Konsep Dasar Literasi

Pengertian Literasi

Secara tradisional, literasi dipandang sebagai kemampuan membaca dan menulis. Orang yang dapat dikatakan literat dalam pandangan ini adalah orang yang mampu membaca dan menulis atau bebas buta huruf. Pengertian literasi selanjutnya berkembang menjadi kemampuan membaca, menulis, berbicara, dan menyimak. Sejalan dengan perjalan waktu, definisi literasi telah bergeser dari pengertian yang sempit menuju pengertian yang lebih luas mencakup berbagai bidang penting lainnya.

Pada masa perkembangan awal, literasi didefinisikan sebagai kemampuan untuk menggunakan bahasa dan gambar dalam bentuk yang kaya dan beragam untuk membaca, menulis, mendengarkan, berbicara, melihat, menyajikan, dan berpikir kritis tentang ide-ide. Literasi merupakan proses yang kompleks yang melibatkan pembangunan pengetahuan sebelumnya, budaya, dan pengalaman untuk mengembangkan pengetahuan sebelumnya, budaya, dan pengalaman untuk mengembangkan pengetahuan baru dan pemahaman yang lebih dalam. Literasi berfungsi untuk menghubungkan individu dan masyarakat, serta merupakan alat penting bagi individu untuk tumbuh dan berpartisipasi aktif dalam masyarakat yang demokratis.

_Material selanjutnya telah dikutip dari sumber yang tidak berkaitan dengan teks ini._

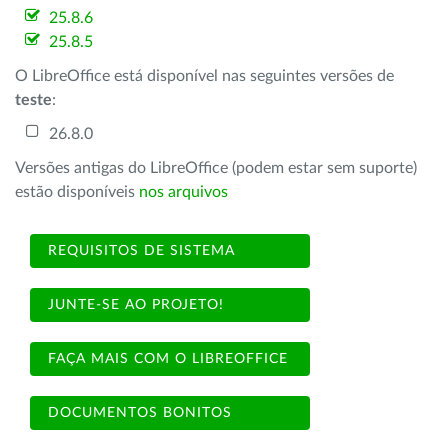
25.8.6
25.8.5
O LibreOffice está disponível nas seguintes versões de
teste
:
26.8.0
Versões antigas do LibreOffice (podem estar sem suporte)
estão disponíveis
nos arquivos
REQUISITOS DE SISTEMA
JUNTE-SE AO PROJETO!
FAÇA MAIS COM O LIBREOFFICE
DOCUMENTOS BONITOS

Perkembangan kedua konsepsi literasi dicirikan oleh sejumlah pandangan yang menyatakan bahwa literasi berkaitan erat dengan situasi dan praktik sosial. Pandangan ini mendefinisikan literasi sebagai praktik sosial dan budaya timbang dipandang sebagai keyakinan budaya dan habitualnya. Pandangan ini lahir berdasarkan sudut pandang para ahli yang menafsirkan dan menghubungkan literasi dengan konteks dunia. Perubahan ini memainkan peran penting dalam proses pengembangan kemampuan literasi siswa dan pendekatan yang digunakan siswa untuk mempelajari berbagai bidang akademik.
Dalam generasi ketiga, pengertian literasi diperluas oleh semakin berkembang pesatnya teknologi informasi dan multimedia. Literasi dalam konteks ini telah diperluas ke dalam beberapa jenis elemen literasi, seperti visual, auditori, dan spasial daripada kata-kata yang tertulis ( The New London Group, 2005). Mills (2010) menyatakan bahwa kita telah mengalami pergeseran sejarah budaya teks cetak yang lebih luas, menuju satu titik di mana modus visual lebih menonjol atas bantuan teknologi baru. Terhadap hal ini, Bosmon (2012) memberikan sebuah contoh yakni bahwa Ensiklopedia Britannica yang telah dikenal dalam bentuk cetakan selama 244 tahun, kini telah berubah menjadi sebuah versi Online berbantuan komponen multimedia. Padahal di sisi lain, membaca dan menulis di internet dan melalui multimedia modalitas (hypertext) membutuhkan cara yang berbeda ketika berinteraksi dengan teks.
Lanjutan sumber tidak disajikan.